Information supplied
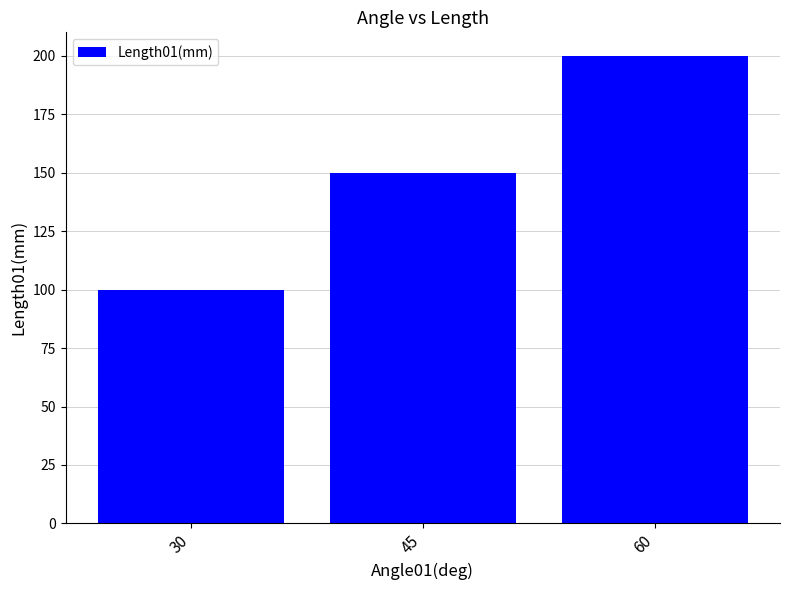

How many bars are there in total?

3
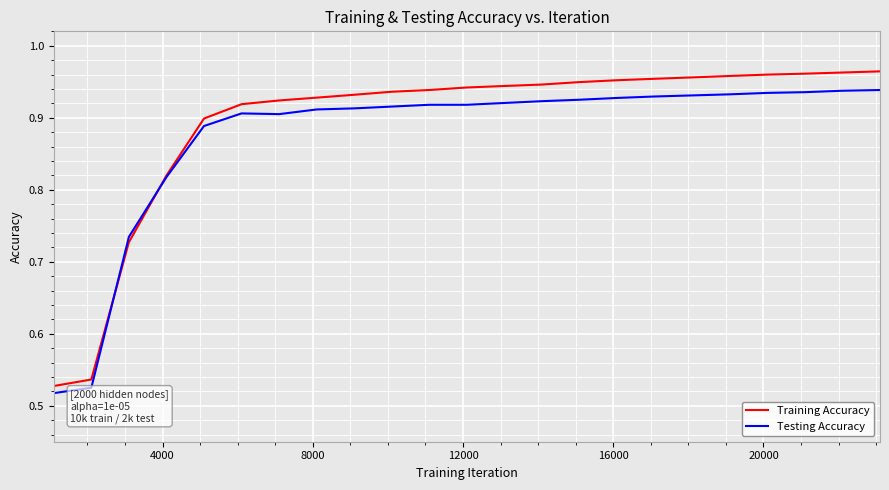

Which series has the widest spread of values?

Training Accuracy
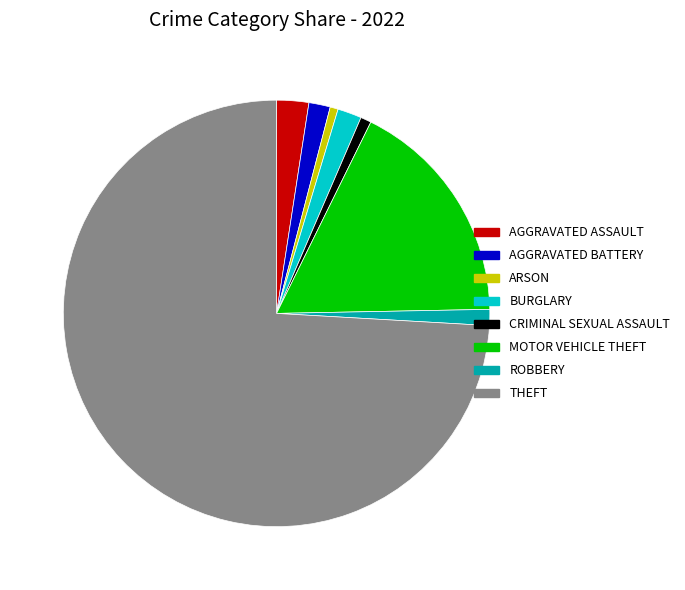

Does any single category account for the majority?

Yes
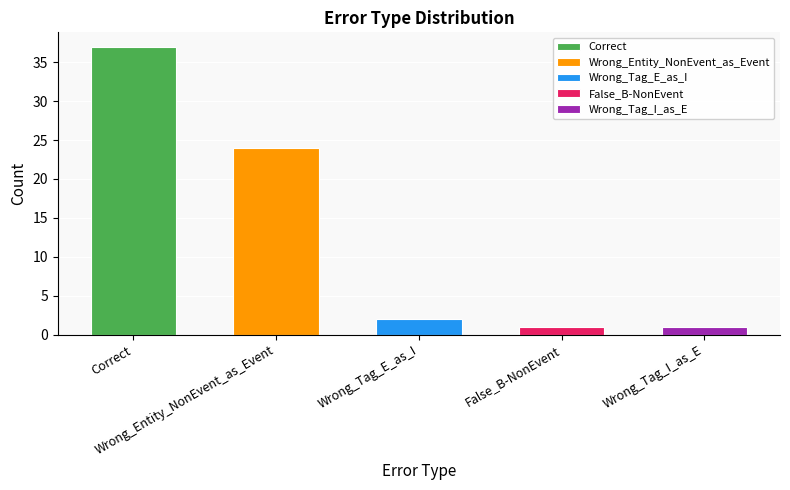

What is the average value?

13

To do
Format the lines above as a Markdown table with two columns, No. and Line, numbering each row. Skip the blank lines, and leave the pictures out.

Written solution
| No. | Line |
|---|---|
| 1 | How many bars are there in total? |
| 2 | 3 |
| 3 | Which series has the widest spread of values? |
| 4 | Training Accuracy |
| 5 | Does any single category account for the majority? |
| 6 | Yes |
| 7 | What is the average value? |
| 8 | 13 |